[AUSZUG AUS DOKUMENT]
....

"Ich finde, dass Québec in vielen Punkten Südtirol ähnelt"
Elisa Valentin, gebürtige Boznerin mit Gadertaler Wurzeln, lebt und arbeitet seit nun fast 10 Jahren in Québec City. Dort ist sie im Ministerium für internationale Beziehungen tätig und leitet nun die Abteilung Lateinamerika und Antillen der kanadischen Provinz. Im Südstern-Interview spricht Valentin über ihre Arbeit für die Québecer Regierung, über Besonderheiten Südtirols und Québecs und über die Herausforderung, Kinder mehrsprachig großzuziehen.
Was hat Sie nach Kanada geführt und was schätzen Sie besonders an diesem Land?
Ich habe schon während meiner Studienzeit längere Zeit im Ausland verbracht (Auslandsjahr in Frankreich während des Lyzeums und später Erasmus in Spanien) und somit internationale Erfahrungen gesammelt und schätzen gelernt. Nach meinem Uniabschluss habe ich dann die Gelegenheit gehabt, ein Praktikum bei der kanadischen Regierung machen zu können und ich bin dort schließlich insgesamt 2 Jahre geblieben. Nach einem dreijährigen Aufenthalt in Paris bin ich jetzt seit 2004 in Québec, wo ich bei der Quebecer Regierung arbeite. Ich finde, dass Québec in vielen Punkten Südtirol ähnelt: besonders die Mehrsprachigkeit und die Herzlichkeit der Bevölkerung sind für mich auffallende Berührungspunkte. Aber natürlich gibt es da auch wesentliche Eigenschaften des nordamerikanischen Volkes, wie der Pragmatismus und die Lebensweise, an die man sich zwar erst gewöhnen muss, die aber auch viel Positives bieten, wie etwa Leistungsgesellschaft, Chancengleichheit, oft Unkompliziertheit, usw.

....

[BEREITGESTELLTE DATEN]
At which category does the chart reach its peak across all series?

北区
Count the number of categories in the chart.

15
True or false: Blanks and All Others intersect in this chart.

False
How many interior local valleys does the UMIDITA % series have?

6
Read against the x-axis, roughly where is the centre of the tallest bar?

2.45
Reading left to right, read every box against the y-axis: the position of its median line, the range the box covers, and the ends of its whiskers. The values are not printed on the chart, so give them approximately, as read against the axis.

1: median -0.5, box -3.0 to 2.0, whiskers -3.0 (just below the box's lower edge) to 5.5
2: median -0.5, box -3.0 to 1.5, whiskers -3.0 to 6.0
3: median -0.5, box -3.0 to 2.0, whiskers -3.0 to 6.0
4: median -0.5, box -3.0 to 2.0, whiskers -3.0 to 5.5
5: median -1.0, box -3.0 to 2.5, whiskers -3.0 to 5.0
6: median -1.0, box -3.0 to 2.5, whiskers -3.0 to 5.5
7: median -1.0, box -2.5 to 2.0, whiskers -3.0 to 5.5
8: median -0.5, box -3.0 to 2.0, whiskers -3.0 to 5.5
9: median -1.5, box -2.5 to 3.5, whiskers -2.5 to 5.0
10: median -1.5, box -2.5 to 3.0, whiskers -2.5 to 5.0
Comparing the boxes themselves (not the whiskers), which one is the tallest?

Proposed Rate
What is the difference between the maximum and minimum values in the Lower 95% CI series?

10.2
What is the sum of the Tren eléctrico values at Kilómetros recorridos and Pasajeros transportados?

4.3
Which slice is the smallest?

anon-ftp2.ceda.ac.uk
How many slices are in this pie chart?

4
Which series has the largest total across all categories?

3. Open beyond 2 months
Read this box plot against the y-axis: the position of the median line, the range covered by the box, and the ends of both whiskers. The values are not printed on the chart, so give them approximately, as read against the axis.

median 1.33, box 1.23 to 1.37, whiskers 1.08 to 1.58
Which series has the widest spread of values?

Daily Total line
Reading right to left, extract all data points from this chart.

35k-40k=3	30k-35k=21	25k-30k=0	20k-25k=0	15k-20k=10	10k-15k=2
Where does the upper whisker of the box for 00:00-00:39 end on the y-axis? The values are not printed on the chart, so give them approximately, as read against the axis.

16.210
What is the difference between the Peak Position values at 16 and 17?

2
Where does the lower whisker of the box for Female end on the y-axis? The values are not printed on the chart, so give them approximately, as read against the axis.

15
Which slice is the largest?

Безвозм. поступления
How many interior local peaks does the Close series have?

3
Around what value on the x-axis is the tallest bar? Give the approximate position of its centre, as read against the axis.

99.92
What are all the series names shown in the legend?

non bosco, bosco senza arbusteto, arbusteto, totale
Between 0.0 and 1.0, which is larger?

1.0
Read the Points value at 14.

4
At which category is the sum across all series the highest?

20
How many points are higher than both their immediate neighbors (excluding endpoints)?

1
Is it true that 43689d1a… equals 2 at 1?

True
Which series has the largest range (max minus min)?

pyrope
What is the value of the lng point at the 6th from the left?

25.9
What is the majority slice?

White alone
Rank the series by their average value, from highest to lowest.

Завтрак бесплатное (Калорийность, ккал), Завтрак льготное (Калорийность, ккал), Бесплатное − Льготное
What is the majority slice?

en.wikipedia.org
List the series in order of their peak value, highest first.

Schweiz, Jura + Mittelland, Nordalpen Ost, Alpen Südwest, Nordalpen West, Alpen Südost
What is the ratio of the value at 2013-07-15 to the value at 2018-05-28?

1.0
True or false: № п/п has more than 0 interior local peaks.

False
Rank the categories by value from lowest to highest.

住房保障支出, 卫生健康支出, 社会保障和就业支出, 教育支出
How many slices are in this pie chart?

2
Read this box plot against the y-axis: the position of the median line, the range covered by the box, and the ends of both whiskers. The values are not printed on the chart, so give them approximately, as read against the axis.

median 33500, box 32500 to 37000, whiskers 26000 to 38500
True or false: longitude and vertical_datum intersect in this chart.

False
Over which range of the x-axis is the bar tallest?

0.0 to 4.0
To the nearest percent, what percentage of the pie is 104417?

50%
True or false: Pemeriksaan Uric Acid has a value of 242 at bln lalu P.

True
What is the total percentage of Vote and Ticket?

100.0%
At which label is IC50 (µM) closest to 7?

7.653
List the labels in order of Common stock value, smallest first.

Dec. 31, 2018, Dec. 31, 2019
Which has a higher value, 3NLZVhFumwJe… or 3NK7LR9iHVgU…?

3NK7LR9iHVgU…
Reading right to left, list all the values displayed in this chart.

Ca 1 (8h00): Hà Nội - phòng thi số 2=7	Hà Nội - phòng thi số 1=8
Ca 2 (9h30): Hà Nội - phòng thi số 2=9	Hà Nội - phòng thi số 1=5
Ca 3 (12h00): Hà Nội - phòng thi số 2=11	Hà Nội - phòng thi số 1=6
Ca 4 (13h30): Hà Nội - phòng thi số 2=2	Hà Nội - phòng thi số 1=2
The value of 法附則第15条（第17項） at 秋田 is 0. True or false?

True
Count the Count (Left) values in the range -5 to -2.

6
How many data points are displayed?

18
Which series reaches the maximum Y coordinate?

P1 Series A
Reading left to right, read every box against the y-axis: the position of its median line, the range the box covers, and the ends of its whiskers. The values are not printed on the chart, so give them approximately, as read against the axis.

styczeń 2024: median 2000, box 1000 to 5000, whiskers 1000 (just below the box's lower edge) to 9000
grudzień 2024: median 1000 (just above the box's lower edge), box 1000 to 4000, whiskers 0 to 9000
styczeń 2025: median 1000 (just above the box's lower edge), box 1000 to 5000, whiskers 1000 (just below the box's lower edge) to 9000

....

[DEN TEXT ERKUNDEN]
A) Beantworte anhand des Interviews die folgenden Fragen:
(i) Welche Abteilung leitet Elisa Valentin im Ministerium für internationale Beziehungen?
(ii) In welchem Land verbrachte sie während des Lyzeums ein Auslandsjahr?
(iii) Seit welchem Jahr ist sie in Québec?
B) Entnimm dem Interview wortgetreu den Abschnitt, der mit den Worten „Elisa Valentin, gebürtige“ einsetzt und mit „Kinder mehrsprachig großzuziehen.“ schließt.

[NUMMERIERTE ANTWORTEN]
A)
(i) Die Abteilung Lateinamerika und Antillen
(ii) In Frankreich
(iii) Seit 2004

B)
Elisa Valentin, gebürtige Boznerin mit Gadertaler Wurzeln, lebt und arbeitet seit nun fast 10 Jahren in Québec City. Dort ist sie im Ministerium für internationale Beziehungen tätig und leitet nun die Abteilung Lateinamerika und Antillen der kanadischen Provinz. Im Südstern-Interview spricht Valentin über ihre Arbeit für die Québecer Regierung, über Besonderheiten Südtirols und Québecs und über die Herausforderung, Kinder mehrsprachig großzuziehen.